I have reviewed the Convention of States approach to getting constitutional amendments and find it to be deeply flawed.
There are fewer than 200 persons alive today who are remotely capable of drafting well-written constitutional amendments, and it is unlikely that any of them would be elected or appointed to the convention you seem to envision. Good intentions are not enough. It is a highly advanced art that is vastly more difficult to get right than to design a mission to Mars. Well-written amendments have to not only express an aspiration, but provide effective structure and process, avoid unintended consequences, and be highly resistant to clever misinterpretation. There can be no ambiguities, because any ambiguity opens the way for distortion. It must always be kept in mind that the people who carry out any amendment will not share our concerns or our understandings. They are more likely to be enemies of our intentions.
But even were it possible to assemble those 200 experts, it is unlikely they would come up with competent amendments during a single convention of a few weeks.
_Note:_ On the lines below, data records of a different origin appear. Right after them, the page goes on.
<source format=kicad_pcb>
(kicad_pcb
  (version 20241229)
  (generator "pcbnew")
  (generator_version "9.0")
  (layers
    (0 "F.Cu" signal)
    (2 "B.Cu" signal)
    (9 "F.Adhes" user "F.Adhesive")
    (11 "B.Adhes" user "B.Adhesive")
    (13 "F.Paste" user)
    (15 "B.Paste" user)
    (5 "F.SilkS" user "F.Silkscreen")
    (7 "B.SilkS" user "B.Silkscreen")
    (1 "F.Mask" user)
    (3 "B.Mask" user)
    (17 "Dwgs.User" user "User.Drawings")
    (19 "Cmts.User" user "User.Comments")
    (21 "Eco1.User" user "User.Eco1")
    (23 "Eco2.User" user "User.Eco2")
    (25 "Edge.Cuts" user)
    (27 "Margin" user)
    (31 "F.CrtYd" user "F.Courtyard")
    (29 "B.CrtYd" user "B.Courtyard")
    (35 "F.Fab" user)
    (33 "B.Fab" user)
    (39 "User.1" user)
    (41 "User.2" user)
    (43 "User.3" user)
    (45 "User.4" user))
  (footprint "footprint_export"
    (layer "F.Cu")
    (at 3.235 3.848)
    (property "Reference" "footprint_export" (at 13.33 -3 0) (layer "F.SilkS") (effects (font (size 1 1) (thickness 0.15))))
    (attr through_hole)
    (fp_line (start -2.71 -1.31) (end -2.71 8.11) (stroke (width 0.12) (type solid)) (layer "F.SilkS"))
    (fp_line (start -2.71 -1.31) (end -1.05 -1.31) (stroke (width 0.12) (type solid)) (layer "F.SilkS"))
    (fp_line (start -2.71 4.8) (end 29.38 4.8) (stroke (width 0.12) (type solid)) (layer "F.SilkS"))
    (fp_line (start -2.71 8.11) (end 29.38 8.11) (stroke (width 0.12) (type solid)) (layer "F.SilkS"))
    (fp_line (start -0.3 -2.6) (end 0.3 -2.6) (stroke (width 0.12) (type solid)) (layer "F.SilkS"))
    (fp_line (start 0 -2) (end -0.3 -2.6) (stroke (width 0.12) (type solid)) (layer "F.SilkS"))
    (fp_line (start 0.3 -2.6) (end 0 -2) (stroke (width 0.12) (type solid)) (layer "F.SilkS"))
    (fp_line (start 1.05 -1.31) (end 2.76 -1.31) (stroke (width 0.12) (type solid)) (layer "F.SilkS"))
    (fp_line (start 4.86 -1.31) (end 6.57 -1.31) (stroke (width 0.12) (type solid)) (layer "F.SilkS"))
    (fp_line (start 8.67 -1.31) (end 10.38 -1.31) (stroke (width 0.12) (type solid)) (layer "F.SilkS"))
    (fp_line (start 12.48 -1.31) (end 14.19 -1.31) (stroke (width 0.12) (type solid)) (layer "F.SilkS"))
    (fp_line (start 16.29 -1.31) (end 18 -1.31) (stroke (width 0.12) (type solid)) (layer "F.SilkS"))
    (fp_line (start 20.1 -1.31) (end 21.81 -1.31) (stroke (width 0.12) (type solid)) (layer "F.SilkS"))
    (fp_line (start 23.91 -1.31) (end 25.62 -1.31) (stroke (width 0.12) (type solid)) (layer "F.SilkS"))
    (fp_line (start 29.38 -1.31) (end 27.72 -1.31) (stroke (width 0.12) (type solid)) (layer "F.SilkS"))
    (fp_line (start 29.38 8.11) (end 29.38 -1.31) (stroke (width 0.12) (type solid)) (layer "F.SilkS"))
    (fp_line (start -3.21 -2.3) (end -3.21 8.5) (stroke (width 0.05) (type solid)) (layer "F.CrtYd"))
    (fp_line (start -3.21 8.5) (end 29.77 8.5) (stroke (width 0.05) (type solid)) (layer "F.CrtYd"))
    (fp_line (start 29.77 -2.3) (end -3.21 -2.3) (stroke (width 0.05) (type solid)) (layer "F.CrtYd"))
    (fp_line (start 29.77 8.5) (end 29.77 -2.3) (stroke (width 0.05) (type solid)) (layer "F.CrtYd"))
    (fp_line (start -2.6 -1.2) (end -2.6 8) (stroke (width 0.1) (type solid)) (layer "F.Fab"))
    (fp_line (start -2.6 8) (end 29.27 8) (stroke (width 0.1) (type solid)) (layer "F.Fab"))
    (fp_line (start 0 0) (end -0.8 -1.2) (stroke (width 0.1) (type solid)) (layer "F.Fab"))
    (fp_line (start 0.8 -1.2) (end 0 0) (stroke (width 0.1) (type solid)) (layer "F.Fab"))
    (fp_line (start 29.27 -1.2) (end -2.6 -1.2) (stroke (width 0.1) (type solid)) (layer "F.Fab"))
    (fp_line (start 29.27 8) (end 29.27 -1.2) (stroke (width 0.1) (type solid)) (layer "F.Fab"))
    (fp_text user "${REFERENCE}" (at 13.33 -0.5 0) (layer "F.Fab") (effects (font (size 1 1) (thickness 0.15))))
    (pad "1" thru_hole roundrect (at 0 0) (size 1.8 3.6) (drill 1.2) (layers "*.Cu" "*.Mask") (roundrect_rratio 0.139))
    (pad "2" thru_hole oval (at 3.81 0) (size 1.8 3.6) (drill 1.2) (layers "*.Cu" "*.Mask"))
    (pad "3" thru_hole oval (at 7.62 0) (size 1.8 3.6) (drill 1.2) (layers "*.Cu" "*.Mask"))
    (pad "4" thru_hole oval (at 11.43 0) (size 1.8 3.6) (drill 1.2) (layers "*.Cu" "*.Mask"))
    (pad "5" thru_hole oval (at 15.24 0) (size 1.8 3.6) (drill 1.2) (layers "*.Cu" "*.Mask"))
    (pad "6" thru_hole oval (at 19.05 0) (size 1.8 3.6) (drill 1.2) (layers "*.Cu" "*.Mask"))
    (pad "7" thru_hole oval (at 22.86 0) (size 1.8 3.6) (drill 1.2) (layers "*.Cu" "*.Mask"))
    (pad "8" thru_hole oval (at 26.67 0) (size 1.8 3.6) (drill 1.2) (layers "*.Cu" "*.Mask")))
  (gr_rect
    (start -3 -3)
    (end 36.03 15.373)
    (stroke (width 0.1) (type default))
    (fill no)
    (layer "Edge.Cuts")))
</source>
Hammering out sound amendments will be a process of many meetings over a period of years, with extensive discussion between meetings.
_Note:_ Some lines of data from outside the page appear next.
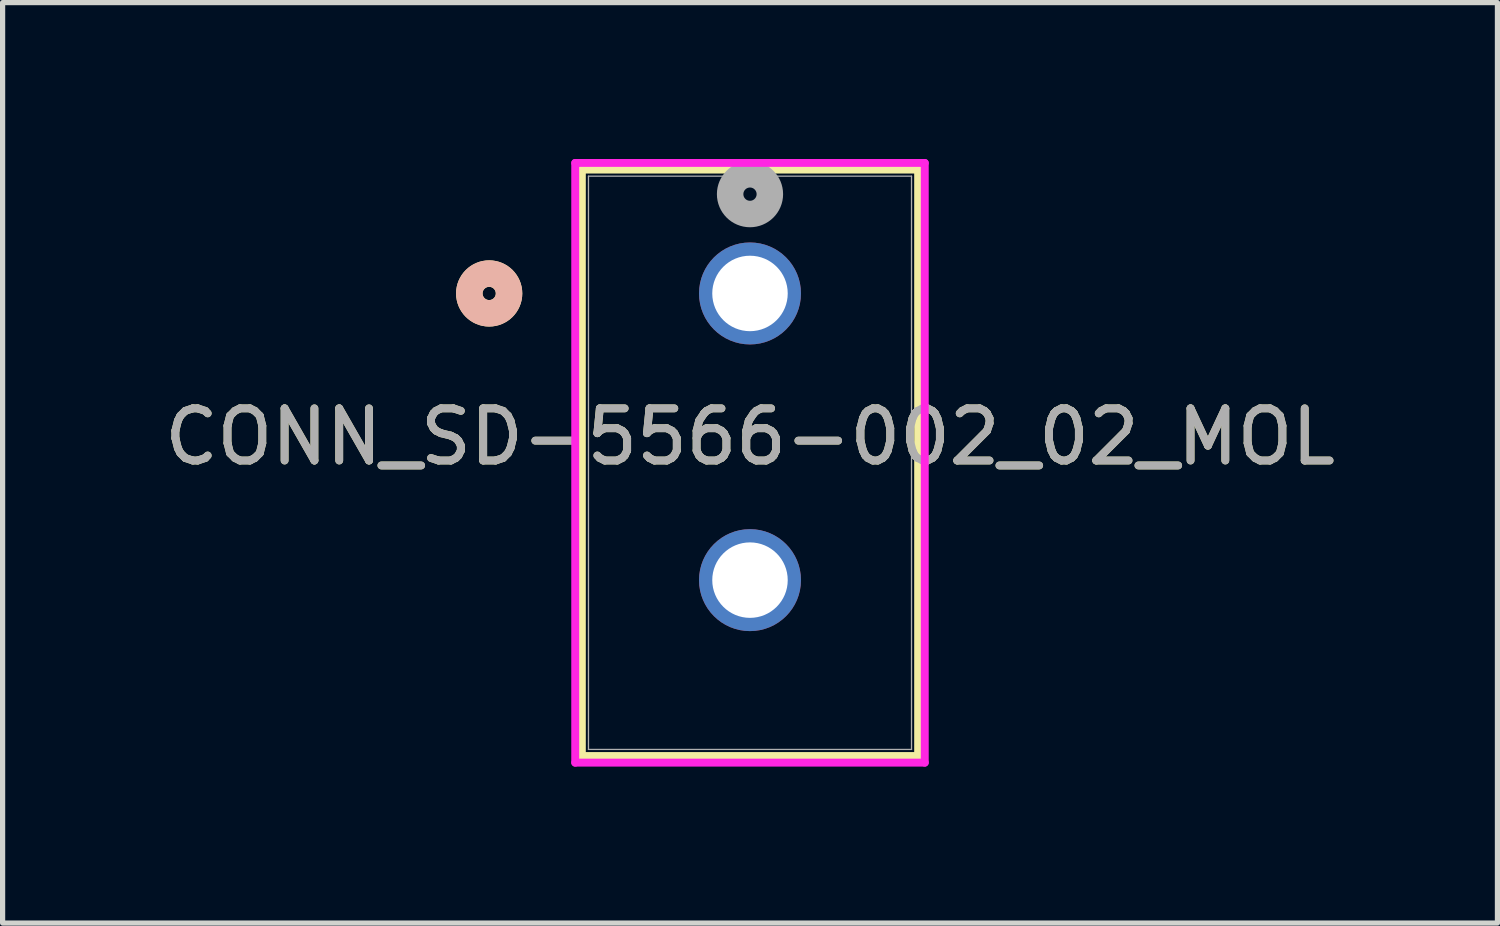
<source format=kicad_pcb>
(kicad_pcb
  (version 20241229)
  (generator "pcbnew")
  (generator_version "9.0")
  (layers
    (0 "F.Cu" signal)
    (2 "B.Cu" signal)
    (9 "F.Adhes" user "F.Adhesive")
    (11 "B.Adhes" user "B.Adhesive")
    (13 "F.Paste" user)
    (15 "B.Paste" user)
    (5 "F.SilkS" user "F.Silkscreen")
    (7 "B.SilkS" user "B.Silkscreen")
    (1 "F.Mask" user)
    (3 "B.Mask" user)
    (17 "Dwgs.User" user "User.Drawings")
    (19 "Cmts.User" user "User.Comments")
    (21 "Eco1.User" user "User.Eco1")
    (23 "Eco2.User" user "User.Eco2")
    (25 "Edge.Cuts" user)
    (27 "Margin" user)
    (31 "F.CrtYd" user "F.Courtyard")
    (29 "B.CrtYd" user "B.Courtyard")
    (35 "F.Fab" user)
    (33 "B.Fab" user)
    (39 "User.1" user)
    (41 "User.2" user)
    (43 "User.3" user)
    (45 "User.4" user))
  (footprint "CONN_SD-5566-002_02_MOL"
    (layer "F.Cu")
    (at 11.339 2.58)
    (property "Reference" "CONN_SD-5566-002_02_MOL" (at 0 2.75 0) (unlocked yes) (layer "F.SilkS") (effects (font (size 1 1) (thickness 0.15))))
    (attr through_hole)
    (fp_line (start -3.226 -2.377) (end -3.226 8.875) (stroke (width 0.152) (type solid)) (layer "F.SilkS"))
    (fp_line (start -3.226 8.875) (end 3.226 8.875) (stroke (width 0.152) (type solid)) (layer "F.SilkS"))
    (fp_line (start 3.226 -2.377) (end -3.226 -2.377) (stroke (width 0.152) (type solid)) (layer "F.SilkS"))
    (fp_line (start 3.226 8.875) (end 3.226 -2.377) (stroke (width 0.152) (type solid)) (layer "F.SilkS"))
    (fp_circle (center -5.004 0) (end -4.623 0) (stroke (width 0.508) (type solid)) (fill no) (layer "F.SilkS"))
    (fp_circle (center -5.004 0) (end -4.623 0) (stroke (width 0.508) (type solid)) (fill no) (layer "B.SilkS"))
    (fp_line (start -3.353 -2.504) (end -3.353 9.002) (stroke (width 0.152) (type solid)) (layer "F.CrtYd"))
    (fp_line (start -3.353 9.002) (end 3.353 9.002) (stroke (width 0.152) (type solid)) (layer "F.CrtYd"))
    (fp_line (start 3.353 -2.504) (end -3.353 -2.504) (stroke (width 0.152) (type solid)) (layer "F.CrtYd"))
    (fp_line (start 3.353 9.002) (end 3.353 -2.504) (stroke (width 0.152) (type solid)) (layer "F.CrtYd"))
    (fp_line (start -3.099 -2.25) (end -3.099 8.748) (stroke (width 0.025) (type solid)) (layer "F.Fab"))
    (fp_line (start -3.099 8.748) (end 3.099 8.748) (stroke (width 0.025) (type solid)) (layer "F.Fab"))
    (fp_line (start 3.099 -2.25) (end -3.099 -2.25) (stroke (width 0.025) (type solid)) (layer "F.Fab"))
    (fp_line (start 3.099 8.748) (end 3.099 -2.25) (stroke (width 0.025) (type solid)) (layer "F.Fab"))
    (fp_circle (center 0 -1.905) (end 0.381 -1.905) (stroke (width 0.508) (type solid)) (fill no) (layer "F.Fab"))
    (fp_text user "${REFERENCE}" (at 0 2.75 0) (unlocked yes) (layer "F.Fab") (effects (font (size 1 1) (thickness 0.15))))
    (pad "1" thru_hole circle (at 0 0) (size 1.956 1.956) (drill 1.448) (layers "*.Cu" "*.Mask"))
    (pad "2" thru_hole circle (at 0 5.5) (size 1.956 1.956) (drill 1.448) (layers "*.Cu" "*.Mask")))
  (gr_rect
    (start -3 -3)
    (end 25.679 14.659)
    (stroke (width 0.1) (type default))
    (fill no)
    (layer "Edge.Cuts")))
</source>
The only approach that might work would take the following steps:
1. A series of meetings to draft carefully constructed amendments.
2. Get at least 34 state legislatures to adopt identical resolutions demanding Congress propose those identical amendments to the state legislatures for ratification.
3. Get Congress to propose those identical amendments to the state legislatures, without changes.
4. Get at least 38 state legislatures to ratify those identical amendments.
No Article V convention. That won't work. What might work are a series of private conventions to do the hard work of drafting.